Segundo a imprensa britânica, esta temporada tem sido uma das mais bem sucedidas do West End. Para isso têm contribuído os musicais e as peças que apostam tudo na “estrela” que encabeça o elenco – e os reality shows que, anualmente, Andrew Lloyd Weber apresenta na BBC para promover a sua última produção. Este ano é Oliver! e as filas nas bilheteiras dão voltas ao quarteirão. É o que dá ter-se Rowan Atkinson como Fagin, Burn Gorman como Bill Sykes e a escolhida do público britânico a dar corpo à trágica Nancy. Os musicais são sempre uma aposta segura, nem que seja por captarem os turistas que não querem deixar de ir ao teatro no West End, mas que não têm o domínio necessário do inglês para ver uma peça “a sério” – ou aqueles espectadores que, pura e simplesmente, apenas querem entretenimento sem grande complexidade. Mas, para quem não gosta de teatro musical – como eu – este ano também não tem sido nada mau. Houve as três peças que formam The Norman Conquests de Ayckbourn no Old Vic, Édipo no National Theatre, houve Ivanov no Wyndham’s ou No Man’s Land, de Pinter, no Duke of York’s. E, neste momento, há Noite de Reis, que ficará para sempre na minha memória.
O Donmar West End entrou no jogo do star power como atractivo de bilheteira, sem dúvida. Já se provou que é algo que resulta – as estrelas de cinema (e televisão) atraem audiências que não vão habitualmente ao teatro (claro que o caso britânico é algo peculiar porque muitas dessas “estrelas” têm o seu background no teatro, o que explica as excelentes interpretações que se podem encontrar em muitas séries da televisão britânica). Veja-se a versão que a Royal Shakespeare Company apresentou de Hamlet no início da temporada e que esgotou em poucas horas, graças a David Tennant. Ou, na temporada passada, o sucesso de Otelo, com Chiwetel Ejiofor no papel principal e Ewan McGregor como Iago. Ambas foram muito bem recebidas pela crítica, mas não foi essa a razão do seu sucesso.
Na sua temporada no Wyndham’s, o Donmar apresenta apenas rostos nos seus cartazes publicitários, que cobrem a fachada do belíssimo teatro da Charing Cross Road.
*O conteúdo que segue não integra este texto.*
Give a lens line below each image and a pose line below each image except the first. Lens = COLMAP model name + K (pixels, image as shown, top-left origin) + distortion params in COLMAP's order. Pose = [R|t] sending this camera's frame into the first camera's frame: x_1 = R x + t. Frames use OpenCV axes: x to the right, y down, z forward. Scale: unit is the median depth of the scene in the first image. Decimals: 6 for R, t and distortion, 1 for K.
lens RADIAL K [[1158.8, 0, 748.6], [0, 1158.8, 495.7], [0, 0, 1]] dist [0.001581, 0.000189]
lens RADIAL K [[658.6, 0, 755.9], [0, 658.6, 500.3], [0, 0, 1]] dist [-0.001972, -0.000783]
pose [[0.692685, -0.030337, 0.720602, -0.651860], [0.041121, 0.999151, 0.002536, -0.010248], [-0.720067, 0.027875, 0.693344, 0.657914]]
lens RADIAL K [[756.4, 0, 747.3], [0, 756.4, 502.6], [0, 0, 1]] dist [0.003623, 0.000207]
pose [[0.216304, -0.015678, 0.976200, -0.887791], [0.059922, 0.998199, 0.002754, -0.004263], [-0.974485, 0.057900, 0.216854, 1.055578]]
Um rosto por peça – Kenneth Branagh para Ivanov, Derek Jacobi por Noite de Reis, Judi Dench por Madame de Sade e Jude Law para Hamlet. Mas nada disso interessa quando a peça vale mesmo a pena. Ivanov e Noite de Reis foram gloriosos – e asseguraram a minha fidelidade e a minha decisão de estar presente quando estrear Madame de Sade, em Março. O rosto de Jacobi nos cartazes é mais do que justificado. O seu Malvolio é uma experiência única. Ver esta versão de Noite de Reis do Donmar é como assistir à história do teatro a fazer-se perante os nossos olhos. É saber que aquele Malvolio vai ser recordado por muitos e bons anos como um dos melhores do West End e que as fotografias de Jacobi adornarão as paredes do Wyndham’s num futuro próximo.
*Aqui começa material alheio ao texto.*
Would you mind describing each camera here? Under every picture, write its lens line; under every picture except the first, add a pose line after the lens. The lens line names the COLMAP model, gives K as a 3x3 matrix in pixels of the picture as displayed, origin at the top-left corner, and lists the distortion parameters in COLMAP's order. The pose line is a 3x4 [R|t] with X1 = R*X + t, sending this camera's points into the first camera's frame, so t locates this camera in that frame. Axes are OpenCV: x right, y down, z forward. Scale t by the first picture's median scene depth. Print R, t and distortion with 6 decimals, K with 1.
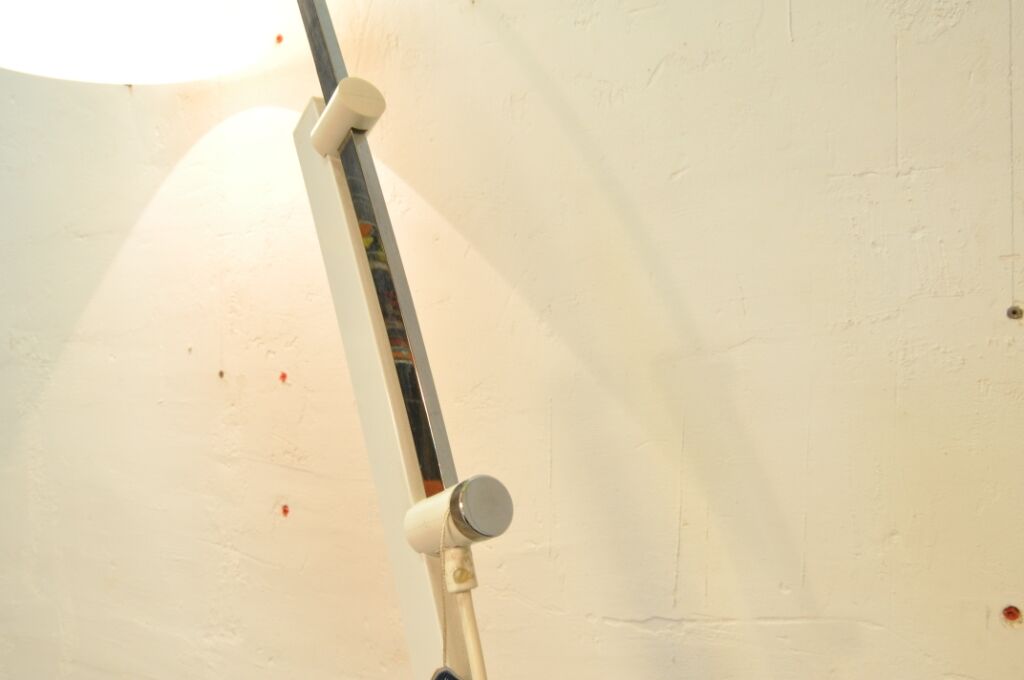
lens RADIAL K [[829.0, 0, 522.0], [0, 829.0, 348.2], [0, 0, 1]] dist [-0.125387, 0.094850]
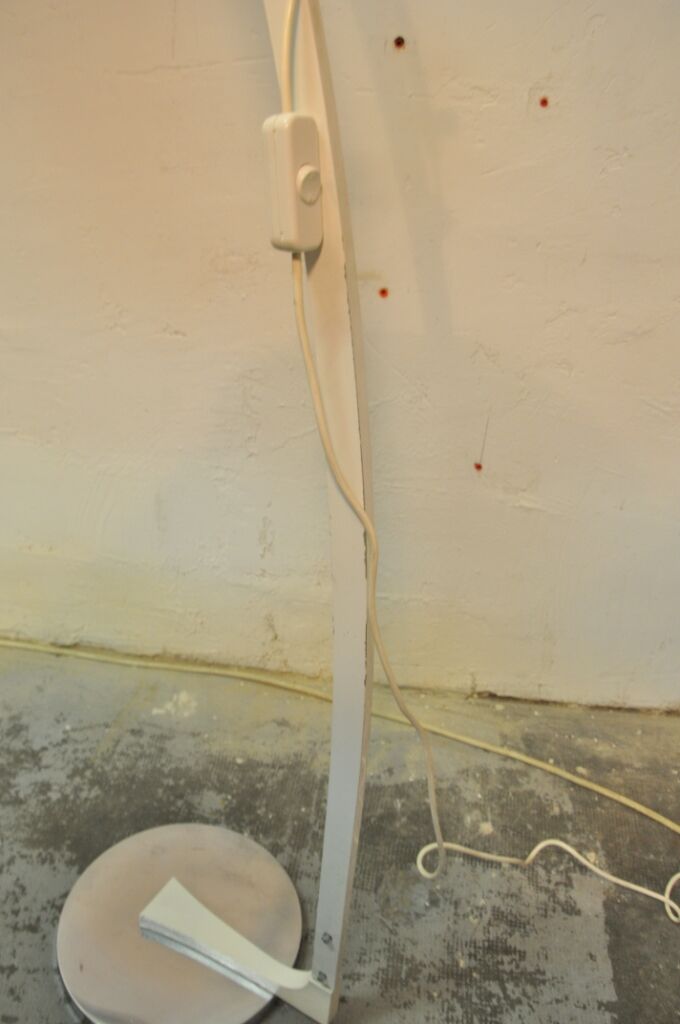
lens RADIAL K [[812.5, 0, 334.9], [0, 812.5, 526.6], [0, 0, 1]] dist [-0.156963, 0.118676]
pose [[0.904417, -0.148153, 0.400102, -0.197031], [-0.074592, 0.868424, 0.490180, 0.342284], [-0.420079, -0.473171, 0.774366, -0.456918]]
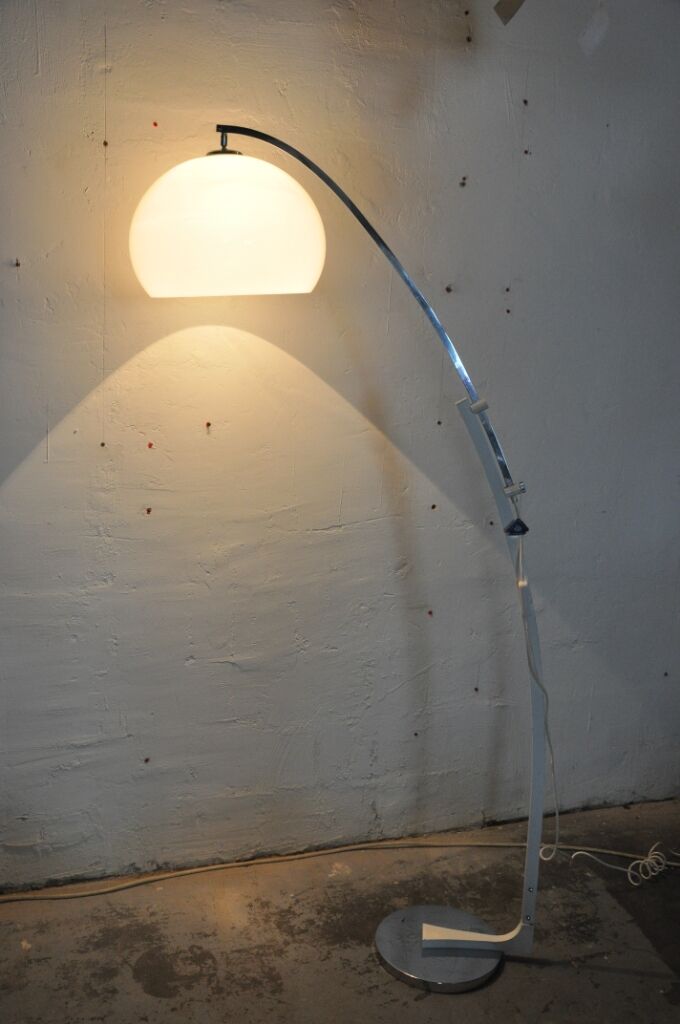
lens RADIAL K [[1018.3, 0, 337.5], [0, 1018.3, 527.2], [0, 0, 1]] dist [-0.003922, 0.000000]
pose [[0.640760, -0.116168, 0.758901, -2.558698], [-0.038695, 0.982343, 0.183042, -0.323314], [-0.766765, -0.146652, 0.624952, -1.254421]]
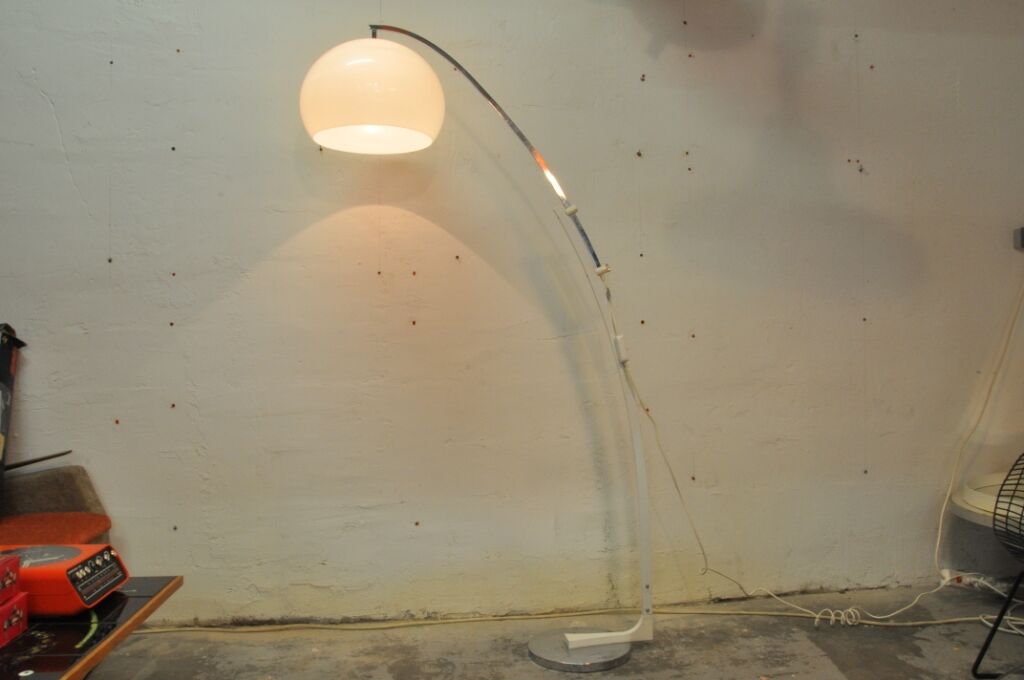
lens RADIAL K [[812.5, 0, 516.3], [0, 812.5, 346.9], [0, 0, 1]] dist [-0.156963, 0.118676]
pose [[0.790732, 0.009086, 0.612095, -2.218866], [0.015902, 0.999248, -0.035376, 0.505746], [-0.611956, 0.037707, 0.789993, -1.750354]]
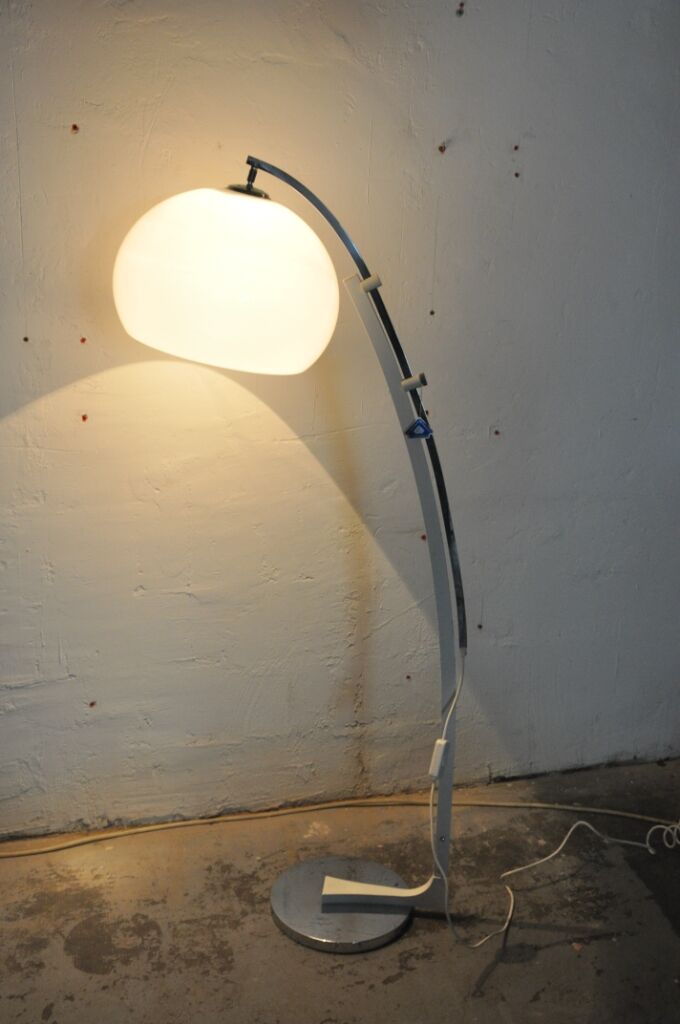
lens RADIAL K [[1121.9, 0, 338.0], [0, 1121.9, 529.7], [0, 0, 1]] dist [0.043970, 0.000000]
pose [[0.682920, -0.171214, 0.710146, -2.221715], [-0.028315, 0.965210, 0.259938, -0.277770], [-0.729945, -0.197625, 0.654313, -1.336176]]
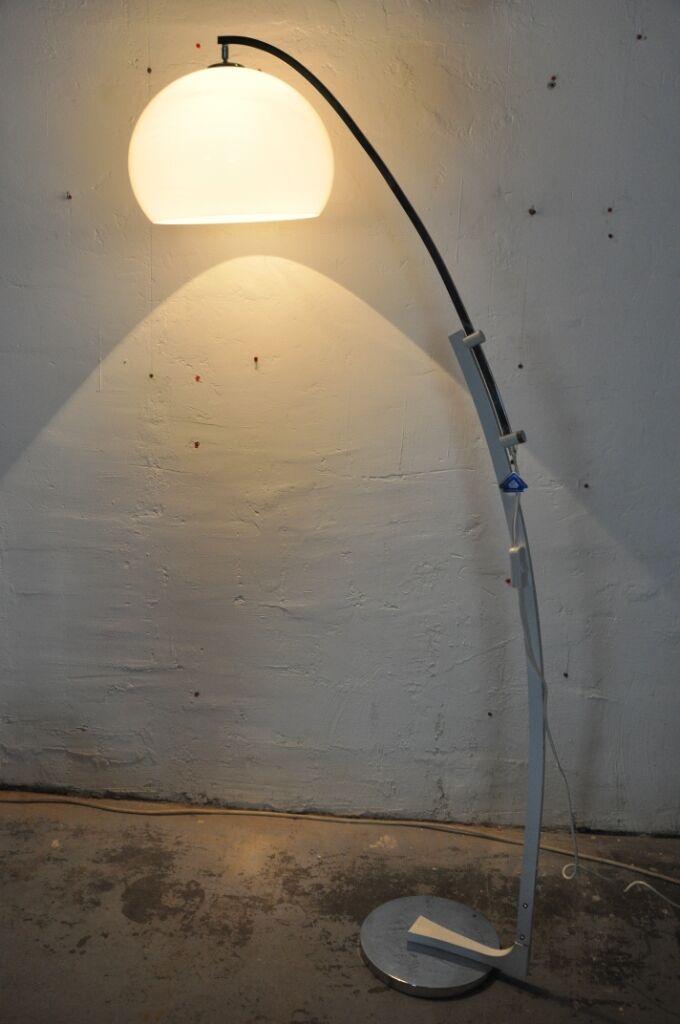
lens RADIAL K [[1018.3, 0, 332.0], [0, 1018.3, 528.9], [0, 0, 1]] dist [-0.003922, 0.000000]
pose [[0.898746, -0.070509, 0.432764, -1.464412], [-0.035061, 0.972269, 0.231221, -0.257855], [-0.437066, -0.222982, 0.871351, -1.845011]]
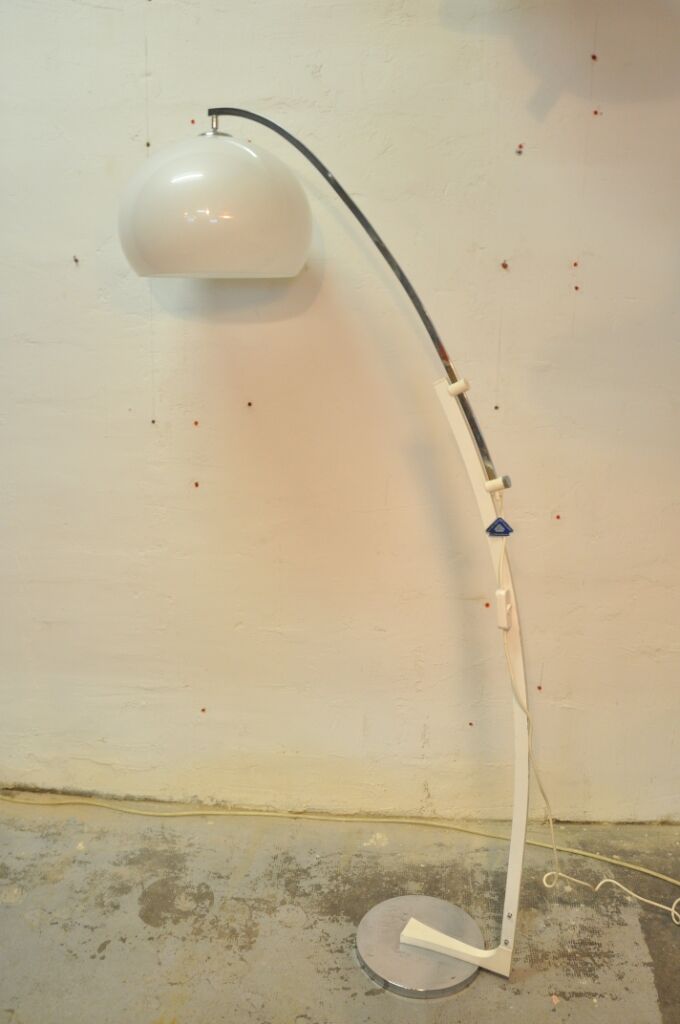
lens RADIAL K [[812.5, 0, 336.2], [0, 812.5, 525.5], [0, 0, 1]] dist [-0.156963, 0.118676]
pose [[0.891570, -0.089303, 0.443990, -1.234555], [-0.020543, 0.971382, 0.236632, -0.281969], [-0.452416, -0.220094, 0.864221, -1.391130]]
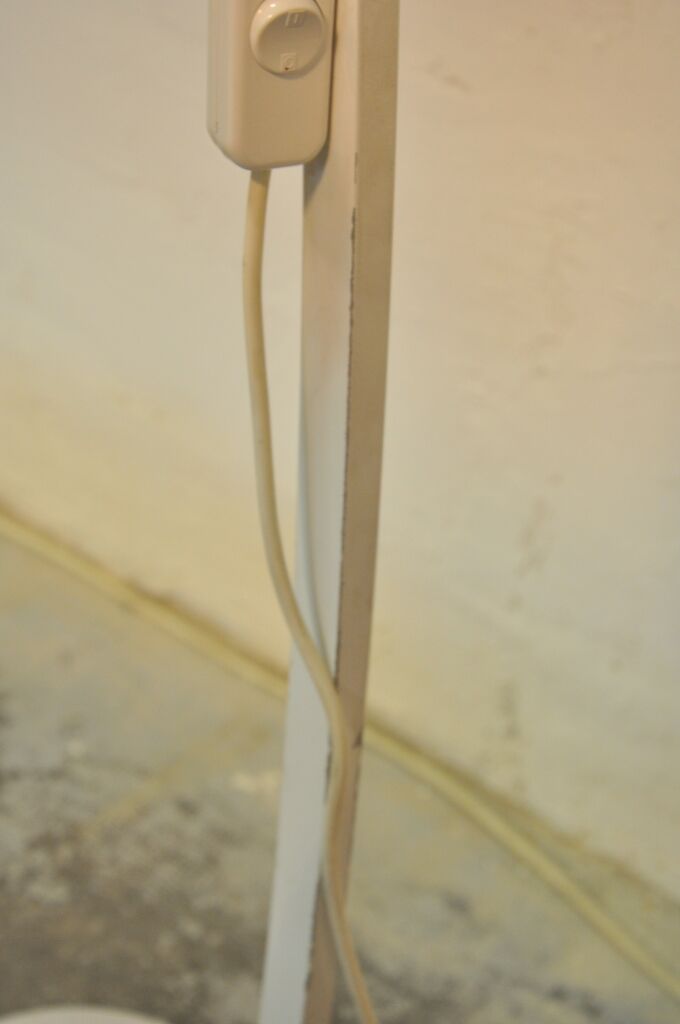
lens RADIAL K [[1699.0, 0, 334.9], [0, 1699.0, 531.6], [0, 0, 1]] dist [0.269723, 0.000000]
pose [[0.988504, 0.148637, 0.027674, 0.104052], [-0.133515, 0.772300, 0.621068, 0.155149], [0.070941, -0.617624, 0.783268, -0.450060]]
Jacobi afirmou, numa entrevista, recear este papel porque tantos grandes actores o interpretaram. Mas ele nada tem a temer – só aquele momento em que Malvolio tenta sorrir para agradar (pensa ele) Olívia, ensaiando uma série de grotescas máscaras, até conseguir algo que remotamente se pareça a um sorriso, vale o bilhete de entrada. O seu Malvolio é um Jeeves rígido e puritano, hilariante tanto na sua deferência para com Olívia, no início da peça, quanto nos momentos em que a corteja, depois da enganadora carta de Maria. E, no entanto, a perfeição de Jacobi não nos pode fazer esquecer que a peça tem outras belas actuações, como a de Orsino, lânguido como nunca, numa interpretação que sublinha a sua ambiguidade – e a ambiguidade da sua atracção por Viola/Cesário. Para além do mais, a Olívia de Indira Varma deve ser uma das mais belas criaturas que já adornou os palcos do West End.
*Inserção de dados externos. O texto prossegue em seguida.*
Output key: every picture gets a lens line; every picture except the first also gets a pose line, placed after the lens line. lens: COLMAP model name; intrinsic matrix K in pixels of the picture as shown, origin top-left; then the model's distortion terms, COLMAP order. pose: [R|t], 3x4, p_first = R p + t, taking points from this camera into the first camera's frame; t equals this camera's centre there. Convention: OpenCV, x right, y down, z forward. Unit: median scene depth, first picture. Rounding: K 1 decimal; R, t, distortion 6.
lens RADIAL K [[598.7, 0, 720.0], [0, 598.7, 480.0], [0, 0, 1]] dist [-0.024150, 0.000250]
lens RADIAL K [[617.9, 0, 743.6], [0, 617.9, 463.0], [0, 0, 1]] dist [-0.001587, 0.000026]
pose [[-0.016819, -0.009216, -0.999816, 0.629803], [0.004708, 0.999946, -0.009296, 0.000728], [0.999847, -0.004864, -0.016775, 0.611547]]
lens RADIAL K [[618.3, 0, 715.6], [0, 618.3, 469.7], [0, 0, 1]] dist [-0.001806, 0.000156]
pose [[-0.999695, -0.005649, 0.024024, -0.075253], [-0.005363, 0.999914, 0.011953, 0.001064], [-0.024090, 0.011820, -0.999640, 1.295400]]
Uma sublime peça para um sublime teatro – um teatro onde vale a pena subir às galerias superiores, como costumo fazer no Old Vic, só para percorrer os corredores e as escadarias cobertos de fotografias de velhos êxitos, com um jovem John Gielgud ou um não tão jovem Alec Guinness, para roçar as salas onde gerações e gerações de amantes de teatro viram peças que hoje fazem parte da história do West End. É o fascínio destes velhos teatros carregados de memórias e aplausos, teatros que merecem que o seu legado seja honrado por novas produções que possam rivalizar com as velhas glórias. Noite de Reis honra essa história e prolonga-a da melhor maneira possível.